## Work order
Some lines in the entries contain the word "hand". Copy all of them.

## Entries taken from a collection
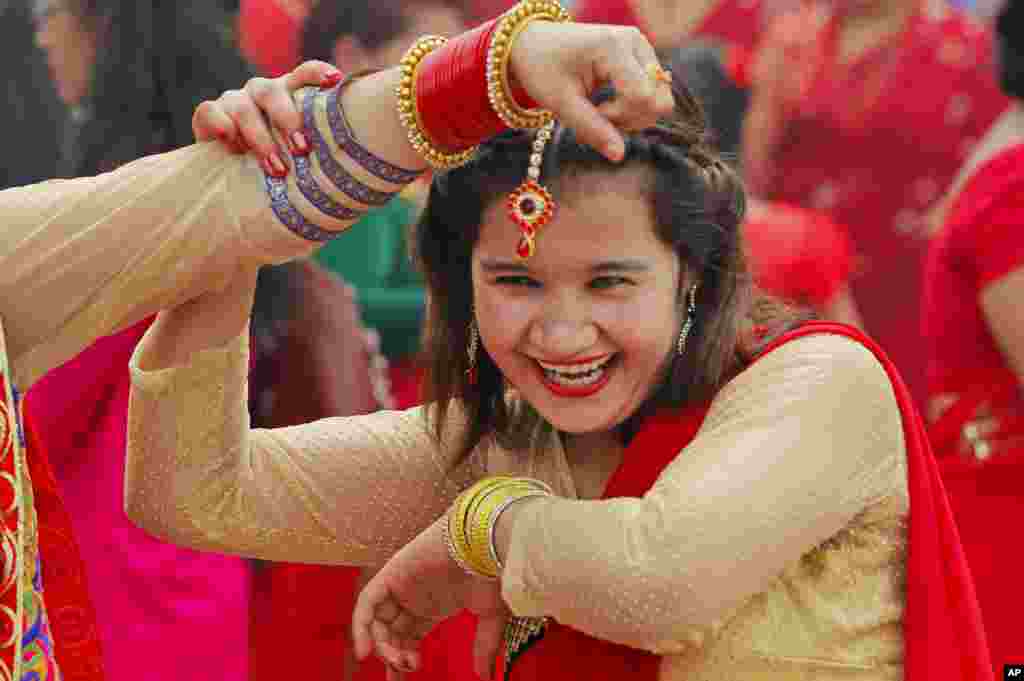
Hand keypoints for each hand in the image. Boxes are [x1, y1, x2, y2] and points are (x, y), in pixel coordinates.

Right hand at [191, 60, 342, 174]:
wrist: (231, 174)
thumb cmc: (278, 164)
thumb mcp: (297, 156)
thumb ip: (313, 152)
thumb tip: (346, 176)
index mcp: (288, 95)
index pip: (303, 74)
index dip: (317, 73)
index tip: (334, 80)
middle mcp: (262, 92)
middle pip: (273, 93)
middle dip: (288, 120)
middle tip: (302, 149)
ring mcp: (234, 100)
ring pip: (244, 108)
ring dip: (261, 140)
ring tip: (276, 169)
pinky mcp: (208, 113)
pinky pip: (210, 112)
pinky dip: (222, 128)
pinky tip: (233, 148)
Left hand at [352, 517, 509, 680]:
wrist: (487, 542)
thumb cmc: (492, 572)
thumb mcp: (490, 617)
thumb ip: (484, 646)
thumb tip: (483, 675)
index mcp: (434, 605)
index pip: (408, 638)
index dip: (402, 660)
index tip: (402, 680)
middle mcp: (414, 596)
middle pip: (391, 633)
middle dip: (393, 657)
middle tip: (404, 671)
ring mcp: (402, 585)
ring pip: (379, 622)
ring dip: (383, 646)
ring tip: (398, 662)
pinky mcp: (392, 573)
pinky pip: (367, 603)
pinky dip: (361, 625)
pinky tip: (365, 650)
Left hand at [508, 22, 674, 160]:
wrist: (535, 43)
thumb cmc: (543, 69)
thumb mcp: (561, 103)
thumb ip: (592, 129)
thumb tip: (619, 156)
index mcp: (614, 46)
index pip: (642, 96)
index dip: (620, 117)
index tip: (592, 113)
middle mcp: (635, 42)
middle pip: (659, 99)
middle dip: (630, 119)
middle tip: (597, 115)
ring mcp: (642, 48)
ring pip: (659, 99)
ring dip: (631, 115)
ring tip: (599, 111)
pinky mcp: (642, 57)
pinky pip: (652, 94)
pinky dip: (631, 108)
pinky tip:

## Reply to the task
Hand keypoints for each hand in the image. Boxes are [x1, y1, x2, y2] and points are (x, y), in pixel coordinates.
Right hand at [191, 60, 342, 174]:
Left hand at [352, 517, 509, 680]:
Left hand at [508, 22, 674, 160]:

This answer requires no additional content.